Domenico. No human known to me (but it is conceivable that there is such a person) can tell a temperament used in a recording. Or even from a real-life harpsichord by just listening to music. You need to hear isolated fifths and thirds for that, and if recorded they should have hardly any reverberation, so that one can understand deviations, if not counting beats.
Of course, software can do that.

Needless to say for non-temperati. We do not choose a temperament so that the audience can guess at it, but because we hope to reproduce the set of consonant/dissonant intervals the composer expected. This in most cases also yields the more overall-consonant sound, but this is debatable and was already debated in the Baroque era.

Claudio wrote:

Domenico. No human known to me (but it is conceivable that there is
such a person) can tell a temperament used in a recording.

Hmm. I find, even with my compromised hearing, that it’s not too
difficult to discern whether the recording is using some form of
mean-tone or a circulating temperament. It is hard to discern which
form of mean-tone or which circulating temperament is being used.

Peter: that is precisely what I meant.
Edit: especially in this context: you need a circulating temperament for WTC, and this trend originates in trying to find out which circulating temperament Cera employed.

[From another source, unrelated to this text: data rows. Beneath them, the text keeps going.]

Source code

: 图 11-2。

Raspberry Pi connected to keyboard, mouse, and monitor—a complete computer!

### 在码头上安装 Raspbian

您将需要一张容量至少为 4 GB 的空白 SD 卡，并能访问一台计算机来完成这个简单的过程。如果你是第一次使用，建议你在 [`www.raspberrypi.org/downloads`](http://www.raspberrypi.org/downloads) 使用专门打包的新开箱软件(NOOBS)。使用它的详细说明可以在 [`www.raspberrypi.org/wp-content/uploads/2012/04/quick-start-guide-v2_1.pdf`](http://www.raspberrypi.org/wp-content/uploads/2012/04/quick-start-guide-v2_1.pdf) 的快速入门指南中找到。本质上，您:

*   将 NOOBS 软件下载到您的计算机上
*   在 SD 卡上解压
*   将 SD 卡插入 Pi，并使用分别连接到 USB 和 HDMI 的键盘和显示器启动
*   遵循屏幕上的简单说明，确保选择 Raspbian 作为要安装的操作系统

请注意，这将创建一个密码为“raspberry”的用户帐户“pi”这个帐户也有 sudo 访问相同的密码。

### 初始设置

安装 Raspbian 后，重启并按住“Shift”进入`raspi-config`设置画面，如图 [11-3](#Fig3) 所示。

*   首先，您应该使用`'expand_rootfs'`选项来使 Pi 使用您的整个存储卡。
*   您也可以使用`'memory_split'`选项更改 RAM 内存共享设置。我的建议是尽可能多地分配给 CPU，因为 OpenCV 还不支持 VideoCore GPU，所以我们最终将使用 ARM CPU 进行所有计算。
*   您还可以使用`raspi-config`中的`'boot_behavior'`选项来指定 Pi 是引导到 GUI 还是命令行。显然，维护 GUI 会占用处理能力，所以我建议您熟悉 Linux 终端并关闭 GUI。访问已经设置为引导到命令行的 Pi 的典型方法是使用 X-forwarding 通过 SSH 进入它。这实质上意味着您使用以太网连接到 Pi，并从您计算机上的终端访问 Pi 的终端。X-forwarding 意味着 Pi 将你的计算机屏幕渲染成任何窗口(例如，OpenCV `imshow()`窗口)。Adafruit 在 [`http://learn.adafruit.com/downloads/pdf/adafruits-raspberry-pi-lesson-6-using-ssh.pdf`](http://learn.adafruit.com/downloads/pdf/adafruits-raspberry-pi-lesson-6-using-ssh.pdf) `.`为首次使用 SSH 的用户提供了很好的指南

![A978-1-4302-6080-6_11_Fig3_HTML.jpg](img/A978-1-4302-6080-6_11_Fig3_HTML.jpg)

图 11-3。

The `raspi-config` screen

This page lists the extant instruments by Hemsch:

It’s something he just made up, isn’t it? Unless he states the recipe we will never know.

It’s appalling. Unlistenable. This is why I object to musicians inventing their own temperaments - they are usually abysmal failures, as here. I am surprised such a musician let a promo clip like this go out.

Yes, so appalling it must be deliberate. Cera is a very good musician and professional, He sure is aware of how it sounds.

I am sure this has been debated before but I missed it: are small temperament adjustments allowable? I know: wtc is all about using a single temperament for the series, but still, adjustments where needed wouldn’t impair their musical value. And I know other temperaments are gentler in all tonalities, but still…

Of course they are! Tweaking is not against any rules. But gross distortion of a key such we we hear here is just musical nonsense. Does he not have ears to hear?

I don’t think that is stated or implied anywhere in the volumes, and in those days I don’t think people did recitals of the full books in public, or even in private. That’s a modern phenomenon.

I believe WTC is about using a well tempering as opposed to older meantone and so on, and not ET, and not necessarily one temperament recipe fixed in concrete. It’s conceptual, not prescriptive.

You mean that Bach himself would tune one pair prelude-fugue in one temperament and another pair in another temperament? This I don’t think is the consensus. Barnes, Kellner, Lehman surely habe a different opinion, no?

What authority do we have for knowing this is true?


No authority I know of. However it is something one can read here and there. And it is - I believe - at the root of researches such as those by Brad Lehman who goes deep in demonstrating how his Bach temperament can play the entire wtc.
I can be wrong, but Brad is here on Jackrail and will correct me.

I am not that interested in temperaments; no hearing of the wtc will ever be done complete in one single session; temperaments are not recognizable by music listening only. So I don’t see any harm in using slightly different temperaments in order to better adjust to the tonalities, provided that it’s a circulating temperament, not ET, and it keeps some spicy character in the far tonalities.

I was going to mention in my post that although the Lehman temperament is clever and sophisticated and suitable for all keys, that does not imply WTC is intended for only one fixed recipe. Sure you can play all the pieces with good tuning, but there are other tunings and adjustments that people (inc. Bach) may make. There’s no legislated monopoly that the Lehman temperament holds.

The arabesque on the front page may specify a temperament, but there is nothing in the curves that says this is the only one being proposed. As to whether the drawing specifies a temperament or not, that is way OT for this topic.

One can read many untrue things. As they say on Wikipedia: “reference required”.